While in the early stages of developing the classifier, Versalovic said that his team would partner with diagnostic parties to eventually commercialize the classifier into an assay for clinical purposes.

"For now, we are developing a clinical laboratory as part of our microbiome center and as part of our pathology department-based clinical laboratories at Texas Children's," Versalovic said. "We're planning to add a diagnostic test for pediatric patients with GI disorders and collaborate with others for developing tests that are generally applicable in the diagnostic and companion diagnostic space."

By aiming to apply the diagnostic tool with nutritional and future drug intervention, Versalovic hopes that his team can gather insight on chronic abdominal pain, which he said can affect up to 20 percent of the world's population.
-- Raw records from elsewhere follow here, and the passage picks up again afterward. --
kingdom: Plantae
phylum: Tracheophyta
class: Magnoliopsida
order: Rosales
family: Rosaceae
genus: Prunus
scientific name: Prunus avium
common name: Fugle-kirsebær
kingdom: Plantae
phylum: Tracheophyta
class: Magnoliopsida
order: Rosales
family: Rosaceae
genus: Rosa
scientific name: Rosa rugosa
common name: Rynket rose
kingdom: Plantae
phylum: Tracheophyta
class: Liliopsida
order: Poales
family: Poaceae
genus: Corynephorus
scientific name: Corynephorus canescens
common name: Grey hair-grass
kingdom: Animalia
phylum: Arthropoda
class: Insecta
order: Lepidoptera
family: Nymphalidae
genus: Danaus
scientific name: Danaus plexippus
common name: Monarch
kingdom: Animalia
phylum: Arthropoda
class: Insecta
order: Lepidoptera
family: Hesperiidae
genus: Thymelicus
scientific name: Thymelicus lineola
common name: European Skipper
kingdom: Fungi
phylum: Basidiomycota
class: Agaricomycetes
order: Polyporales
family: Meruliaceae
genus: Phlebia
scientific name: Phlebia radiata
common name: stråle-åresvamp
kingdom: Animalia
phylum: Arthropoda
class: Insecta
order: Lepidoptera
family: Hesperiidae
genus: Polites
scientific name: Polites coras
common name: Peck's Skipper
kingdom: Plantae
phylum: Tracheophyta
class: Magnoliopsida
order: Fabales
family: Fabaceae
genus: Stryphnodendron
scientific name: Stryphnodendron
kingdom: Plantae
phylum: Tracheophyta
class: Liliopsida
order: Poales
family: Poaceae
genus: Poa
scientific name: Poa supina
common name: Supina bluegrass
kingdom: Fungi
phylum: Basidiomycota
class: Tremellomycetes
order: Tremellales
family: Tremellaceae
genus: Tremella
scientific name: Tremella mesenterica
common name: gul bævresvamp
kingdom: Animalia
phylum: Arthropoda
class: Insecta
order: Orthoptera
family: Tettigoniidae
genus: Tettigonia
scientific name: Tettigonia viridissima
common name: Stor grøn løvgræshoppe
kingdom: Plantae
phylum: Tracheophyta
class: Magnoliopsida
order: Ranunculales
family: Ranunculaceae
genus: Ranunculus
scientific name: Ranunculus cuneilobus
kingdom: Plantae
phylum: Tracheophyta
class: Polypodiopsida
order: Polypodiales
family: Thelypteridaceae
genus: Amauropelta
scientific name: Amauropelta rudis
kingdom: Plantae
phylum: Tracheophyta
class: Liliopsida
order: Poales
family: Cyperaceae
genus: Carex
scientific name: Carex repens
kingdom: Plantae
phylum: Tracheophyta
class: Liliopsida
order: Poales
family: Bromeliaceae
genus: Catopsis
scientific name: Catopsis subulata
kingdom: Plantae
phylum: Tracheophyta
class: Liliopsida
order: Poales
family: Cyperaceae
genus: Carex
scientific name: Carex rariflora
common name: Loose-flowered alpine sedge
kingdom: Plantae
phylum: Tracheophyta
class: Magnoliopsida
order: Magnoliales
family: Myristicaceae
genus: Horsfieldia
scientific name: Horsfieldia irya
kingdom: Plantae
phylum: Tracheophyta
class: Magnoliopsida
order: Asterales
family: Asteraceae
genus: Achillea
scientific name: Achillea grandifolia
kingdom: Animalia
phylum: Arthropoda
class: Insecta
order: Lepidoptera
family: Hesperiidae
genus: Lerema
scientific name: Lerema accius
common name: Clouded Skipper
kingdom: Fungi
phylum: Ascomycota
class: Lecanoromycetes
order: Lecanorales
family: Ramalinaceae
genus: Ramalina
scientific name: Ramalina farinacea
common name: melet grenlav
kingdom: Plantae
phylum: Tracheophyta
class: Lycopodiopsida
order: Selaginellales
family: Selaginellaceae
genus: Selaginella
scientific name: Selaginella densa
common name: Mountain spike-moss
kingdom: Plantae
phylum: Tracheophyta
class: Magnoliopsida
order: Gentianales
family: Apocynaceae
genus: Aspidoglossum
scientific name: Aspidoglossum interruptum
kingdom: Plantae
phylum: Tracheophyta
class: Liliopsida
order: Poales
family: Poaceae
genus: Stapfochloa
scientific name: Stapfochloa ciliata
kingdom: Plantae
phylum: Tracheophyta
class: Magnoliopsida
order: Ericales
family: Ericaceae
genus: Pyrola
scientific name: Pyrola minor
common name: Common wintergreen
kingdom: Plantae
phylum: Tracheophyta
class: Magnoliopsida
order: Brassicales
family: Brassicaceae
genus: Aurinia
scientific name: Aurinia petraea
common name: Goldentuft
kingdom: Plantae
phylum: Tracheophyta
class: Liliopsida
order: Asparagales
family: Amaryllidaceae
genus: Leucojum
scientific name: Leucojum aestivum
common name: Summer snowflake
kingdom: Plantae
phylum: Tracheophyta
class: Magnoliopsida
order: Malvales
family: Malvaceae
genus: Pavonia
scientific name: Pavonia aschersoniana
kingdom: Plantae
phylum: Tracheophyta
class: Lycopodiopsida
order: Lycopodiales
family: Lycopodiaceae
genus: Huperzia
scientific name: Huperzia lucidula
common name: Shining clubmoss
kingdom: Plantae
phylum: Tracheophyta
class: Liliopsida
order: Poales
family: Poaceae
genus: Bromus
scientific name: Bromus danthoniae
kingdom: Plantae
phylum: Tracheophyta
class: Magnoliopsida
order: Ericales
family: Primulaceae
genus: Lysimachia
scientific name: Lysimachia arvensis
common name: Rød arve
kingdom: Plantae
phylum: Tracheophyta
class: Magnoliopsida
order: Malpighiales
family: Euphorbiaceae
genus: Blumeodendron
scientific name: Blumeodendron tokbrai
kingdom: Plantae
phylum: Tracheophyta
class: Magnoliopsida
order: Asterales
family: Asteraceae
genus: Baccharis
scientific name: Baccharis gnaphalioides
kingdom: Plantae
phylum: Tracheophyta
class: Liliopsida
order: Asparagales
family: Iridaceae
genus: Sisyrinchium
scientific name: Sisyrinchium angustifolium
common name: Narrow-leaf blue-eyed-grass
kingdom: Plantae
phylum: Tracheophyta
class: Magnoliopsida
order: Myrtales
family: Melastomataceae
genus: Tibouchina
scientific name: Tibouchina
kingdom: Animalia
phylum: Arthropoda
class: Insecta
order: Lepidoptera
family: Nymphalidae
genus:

Compared to previous studies examining IBS in patients, Versalovic argued that his team is focusing on pediatric IBS, which "is a relatively understudied segment of IBS."

In addition, he noted that "in the context of pediatric IBS, we're developing a new disease classifier that is combined in a way to leverage the human microbiome to improve patient management and diagnosis." 

Versalovic believes that his team is helping to usher in a new era for precision medicine, which he sees incorporates metagenomics-based, data-driven precision diagnostics and therapeutics. With his team's work, Versalovic hopes that researchers one day could apply both microbial and human genetics to produce even more precise work.

"In a general sense, such RF-based disease classifiers may be useful for various GI disorders," Versalovic said. However, "the specific features in this publication are only shown to be predictive of IBS, [and] they will probably not have the same predictive powers for other GI disorders."